**AUFGABENSTELLUNG**. Schreib alles vom Beginn der Datensätze bis einschließlich der Zeile mit „En s’associant avec“ noch einmal ab und setz dabei „durables“ an die Stelle von „renouvelables“, ohne sonst etwas zu ändern. Die Bilder lässt du in deiner Antwort weg.

**BEREITGESTELLTES MATERIAL**.
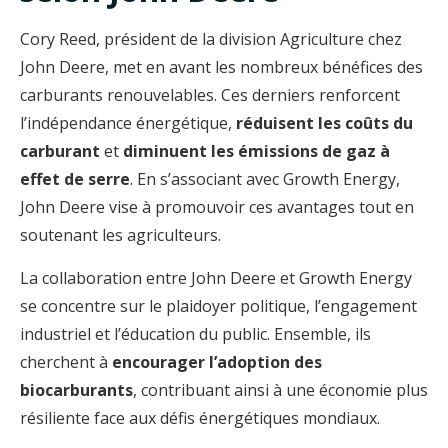
Cory Reed, président de la division Agriculture chez
John Deere, met en avant les nombreux bénéfices des
carburants renouvelables. Ces derniers renforcent
l’indépendance énergétique,
réduisent les coûts du
carburant
et
diminuent les émissions de gaz à
effet de serre
. En s’associant avec Growth Energy,
John Deere vise à promouvoir ces avantages tout en
soutenant les agriculteurs.
La collaboration entre John Deere et Growth Energy
se concentre sur le plaidoyer politique, l’engagement
industriel et l’éducation du public. Ensemble, ils
cherchent à
encourager l’adoption des
biocarburants
, contribuant ainsi à une économie plus
résiliente face aux défis énergétiques mondiaux.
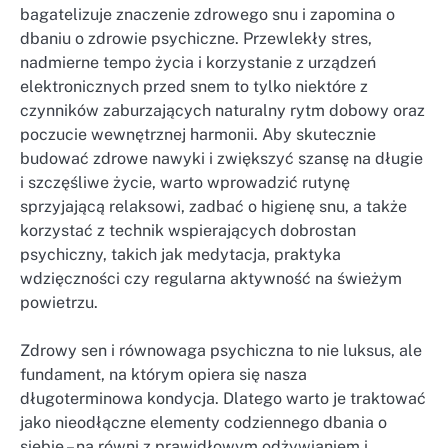
bagatelizuje znaczenie zdrowego snu i zapomina o
dbaniu o zdrowie psychiczne. Przewlekły stres,
nadmierne tempo życia i korzystanie z urządzeń
elektronicznych przed snem to tylko niektóre z
czynników zaburzających naturalny rytm dobowy oraz
poczucie wewnętrznej harmonii. Aby skutecznie
budować zdrowe nawyki i zwiększyć szansę na długie
i szczęśliwe życie, warto wprowadzić rutynę
sprzyjającą relaksowi, zadbać o higienę snu, a także
korzystać z technik wspierających dobrostan
psychiczny, takich jak medytacja, praktyka
wdzięczności czy regularna aktywność na świeżym
powietrzu.
Zdrowy sen i równowaga psychiczna to nie luksus, ale
fundament, na którym opiera się nasza
długoterminowa kondycja. Dlatego warto je traktować
jako nieodłączne elementy codziennego dbania o
siebie – na równi z prawidłowym odżywianiem i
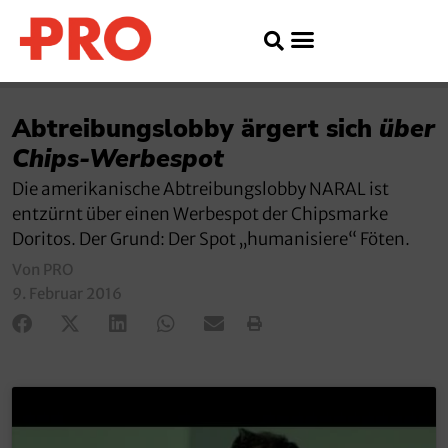
Abtreibungslobby ärgert sich
über
Chips-Werbespot
Die amerikanische Abtreibungslobby NARAL ist
entzürnt über einen Werbespot der Chipsmarke
Doritos. Der Grund: Der Spot „humanisiere“ Föten.
Von PRO
9. Februar 2016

**DEINE ANTWORT**.
Cory Reed, président de la division Agriculture chez
John Deere, met en avant les nombreux bénéfices des
carburants durables. Ces derniers renforcent
l’indépendance énergétique,
réduisent les coûts du
carburant
et
diminuent les émissions de gaz à
effet de serre
. En s’associant avec Growth Energy,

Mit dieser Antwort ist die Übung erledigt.